Allpoint Blog

To Be or Not to Be Cashless

It’s not commonplace to see a “No Cash” sign on the door of a small business.  But in the trendy, techy neighborhoods of such cities as New York, London or Boston, cashless businesses – such as fast casual restaurants – are emerging. 

Some have made the move, because they view it as chic.  Others believe it will save them the costs of handling cash – security from internal theft or robbery, bank cash management fees, etc.  On the other hand, many businesses continue to accept a variety of payment options as a matter of customer service.  

Small businesses, in particular, grasp the reasons for primarily accepting cash or checks. And their ranks are high – roughly 55 percent of the nation’s 27 million small businesses don’t accept credit cards, Intuit data has shown.  Another survey of 1,000 small-business owners found that 72 percent prefer cash or checks over credit card payments. And consumers like cash, too. Our 2015 survey of more than 1,000 adults found that 49 percent of consumers have used cash to pay for a purchase at a small business in the last year, with credit following behind at 43 percent. 

For many small businesses, especially mom-and-pop shops, simplicity explains why they prefer to stay cash only. Credit card payments can take more time, requiring the customer or clerk to run the card through a machine.  And though improvements are said to be coming, the new EMV chip-enabled credit and debit cards take even longer.
 
Small businesses considering the cashless route need to remember the following benefits of continuing to accept cash:
   
  • It avoids expensive credit card-swiping fees that can range from roughly 1.5 percent to 2.5 percent for MasterCard, Visa and Discover cards and 2.5-3.5 percent for American Express, a 20-to-30 cent charge per transaction, a monthly fee to a merchant services provider, and the cost of card readers.

  • It provides funds immediately and eliminates the business from having to wait at least two business days for payment from the card issuer.

  • It eliminates chargebacks for a returned purchase or for fraud liability, since some card issuers hold merchants responsible for fraud that occurs through their point-of-sale systems.

  • It is secure and can’t be hacked, which can prove expensive and erode customer trust.  For example, the 2014 data breach against Home Depot cost the company an average of $176 per compromised record, or around $10 billion to be incurred by 2020.

  • It is dependable, and cannot crash as a chip-and-pin card system did in the United Kingdom on Valentine’s Day in 2015, costing businesses there thousands in lost sales.

  • It lets businesses serve an estimated eight percent of the U.S. population who are underbanked and without a credit or debit card. 

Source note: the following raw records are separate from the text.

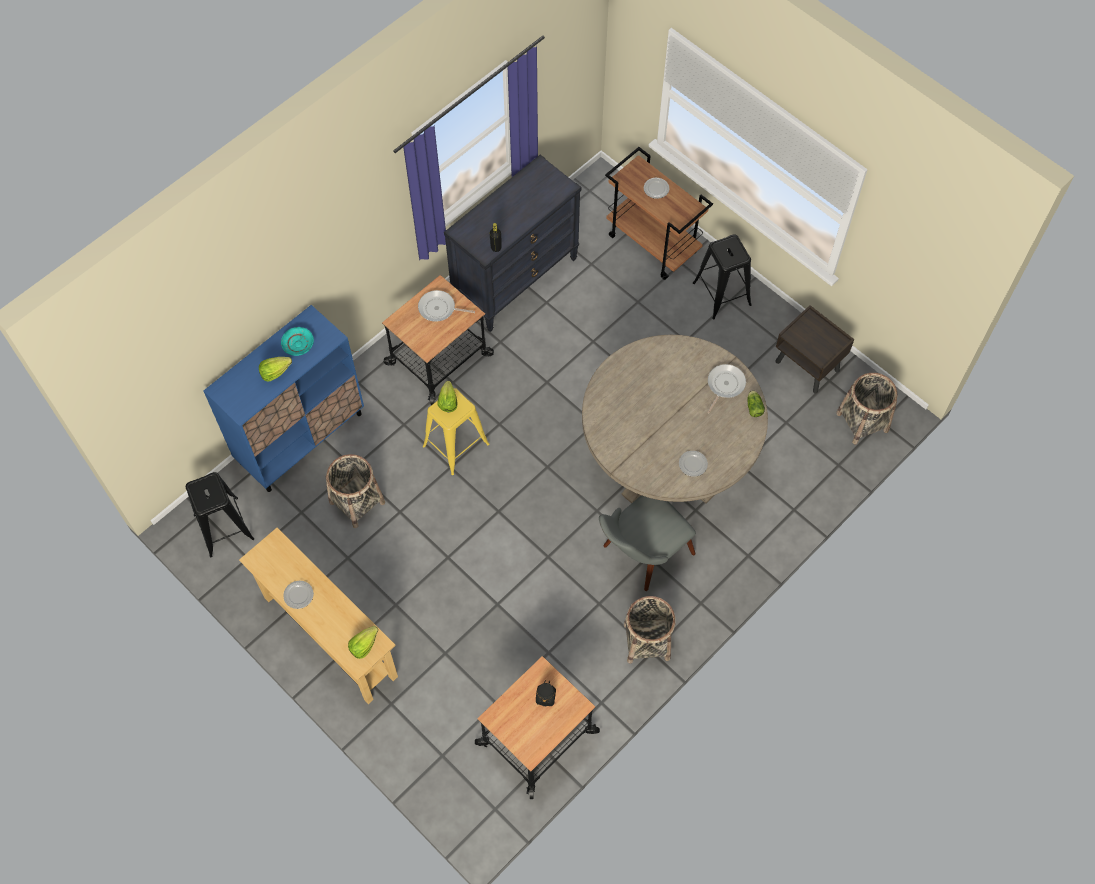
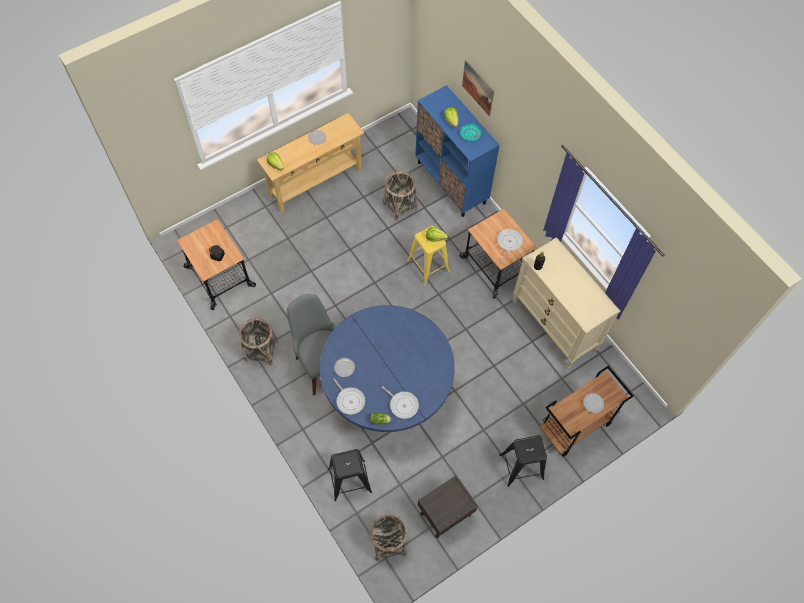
camera: 100 degrees right, 0 degrees up
black stool [186,472,254,557] -> black stool moved to [328,449,372,501]
black dresser [444,155,581,332] -> beige dresser [512,237,620,368]
beige dining table [582,335,768,504] -> blue dining table [320,305,455,432]
none -> frying pan [333,378,365,415]
none -> picture [462,60,494,116]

  • It involves less bookkeeping, which will reduce the business’ cost of a bookkeeper’s time and labor.
In addition, there are actually detriments to not accepting cash.  For example, a recent article in from the Boston Globe talked about a cashless business that was breaking a law:  it’s illegal in Massachusetts for a merchant not to accept cash.
  
But a more ubiquitous reason to avoid going cashless has to do with pricing. “Cash helps retailers hold down prices, because the fees they pay credit card companies are typically baked into merchandise prices, making them higher,” the article stated, citing National Retail Federation Vice President J. Craig Shearman. ‘Turning down cash is not something we would recommend,” he was quoted as saying. “The credit card industry has been very successful at brainwashing consumers into thinking plastic is the same as cash. It’s not.”
In short, businesses should consider what payment options meet the needs of their target customers.  From there, they must determine whether taking cash only or taking a variety of payment methods will positively or negatively impact their bottom line, cause them to lose prospective customers, or potentially damage their reputation.

For example, many Millennials use a mix of payment options, including mobile payments or debit or credit cards.  Alienating a demographic group of this size could be the death knell for a business.
  
In today’s digital world, as cards remain prevalent and mobile payments become more popular, it can be difficult for businesses to maintain a cash-only posture. Whatever they decide, it’s clear that cash remains an important payment vehicle and should continue to be accepted equally alongside cards and other digital methods.